* **PROBLEM DETAILS**: Arrange the nonblank lines of the listing below as a Markdown table with the columns "Row" and "Line," numbering the rows in order and leaving out the pictures.
(INFORMATION SHOWN)
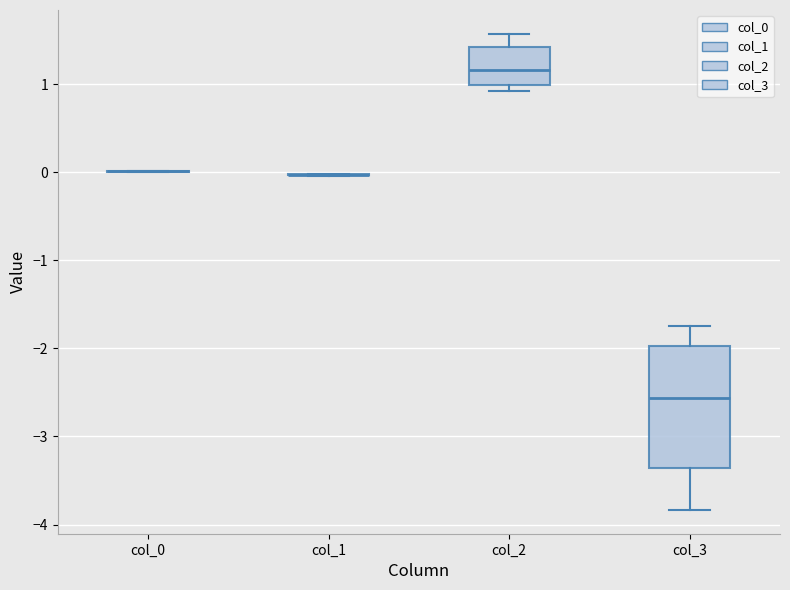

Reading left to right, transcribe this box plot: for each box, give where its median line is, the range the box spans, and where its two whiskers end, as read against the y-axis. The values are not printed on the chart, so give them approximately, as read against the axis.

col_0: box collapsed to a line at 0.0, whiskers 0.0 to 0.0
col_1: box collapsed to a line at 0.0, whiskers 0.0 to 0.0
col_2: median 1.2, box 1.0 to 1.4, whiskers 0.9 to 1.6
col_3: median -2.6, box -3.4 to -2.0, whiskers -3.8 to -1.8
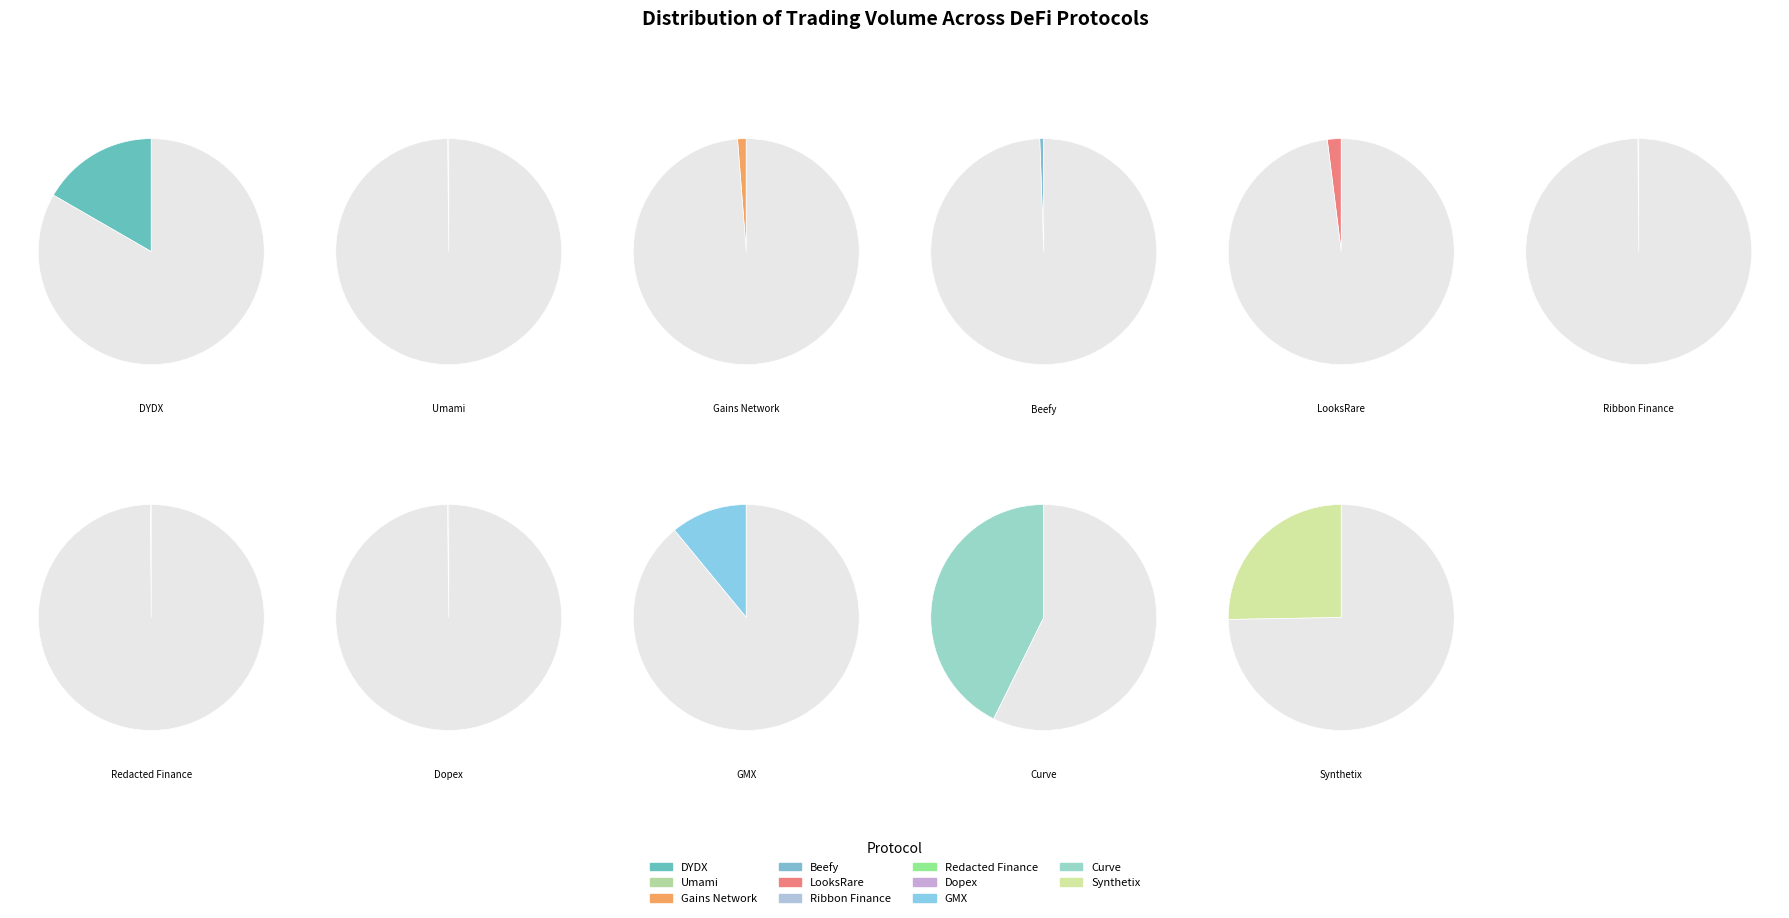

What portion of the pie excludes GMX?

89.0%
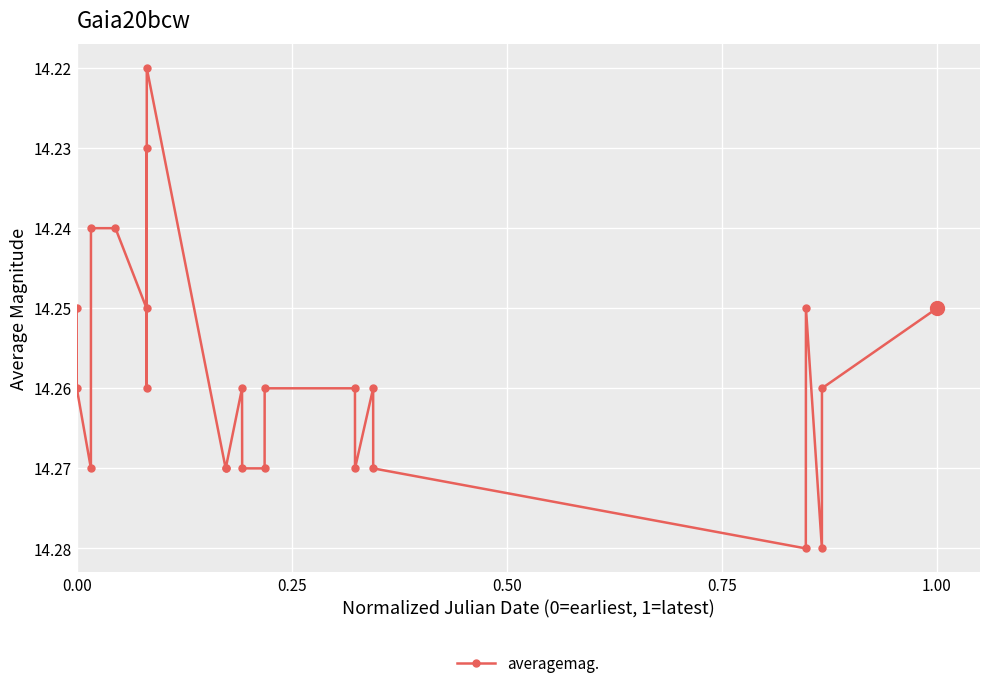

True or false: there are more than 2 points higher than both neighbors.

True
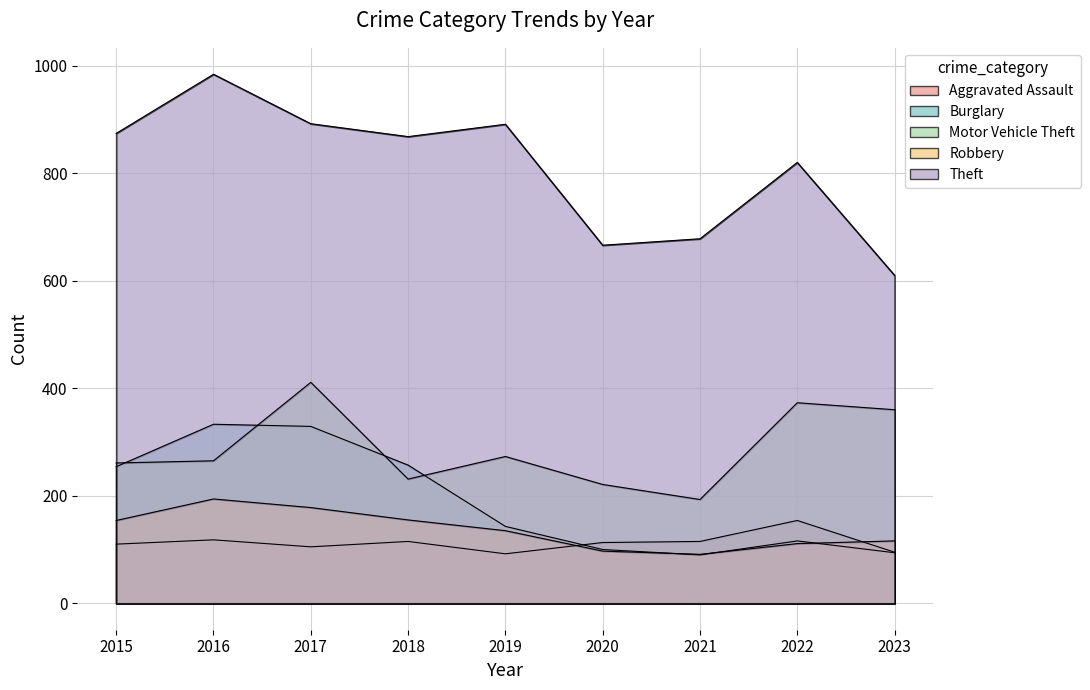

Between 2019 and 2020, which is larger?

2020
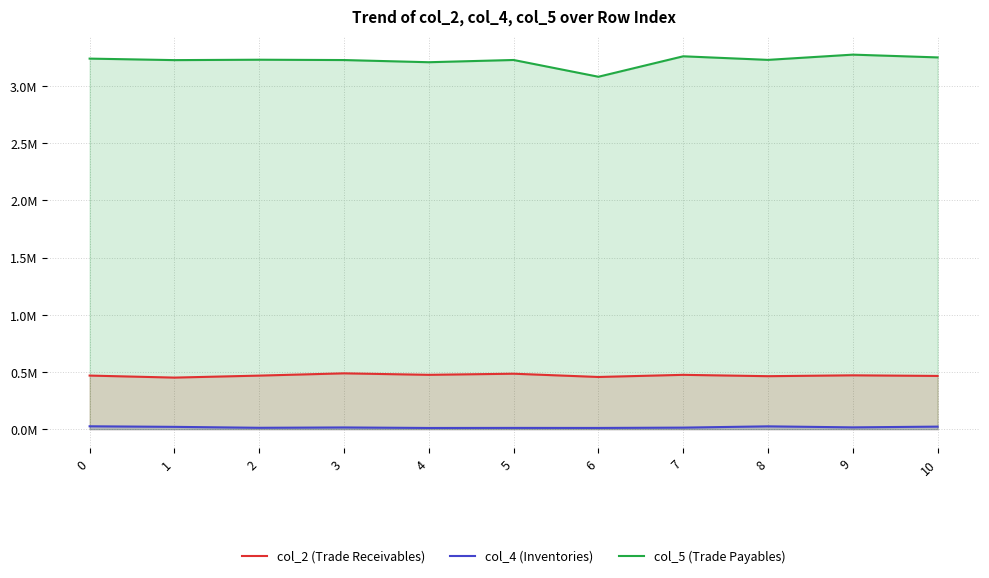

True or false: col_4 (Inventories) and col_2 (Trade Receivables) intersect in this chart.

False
(End INFORMATION SHOWN)
* **WRITTEN ANSWER**:
| Row | Line |
|---|---|
| 1 | Reading left to right, transcribe this box plot: for each box, give where its median line is, the range the box spans, and where its two whiskers end, as read against the y-axis. The values are not printed on the chart, so give them approximately, as read against the axis. |
| 2 | col_0: box collapsed to a line at 0.0, whiskers 0.0 to 0.0 |
| 3 | col_1: box collapsed to a line at 0.0, whiskers 0.0 to 0.0 |
| 4 | col_2: median 1.2, box 1.0 to 1.4, whiskers 0.9 to 1.6 |
| 5 | col_3: median -2.6, box -3.4 to -2.0, whiskers -3.8 to -1.8 |
| 6 | What portion of the pie excludes GMX? |
| 7 | 89.0% |
| 8 | True or false: there are more than 2 points higher than both neighbors. |
| 9 | True |
| 10 | Between 2019 and 2020, which is larger? |
| 11 | 2020 |
| 12 | True or false: col_4 (Inventories) and col_2 (Trade Receivables) intersect in this chart. |
| 13 | False |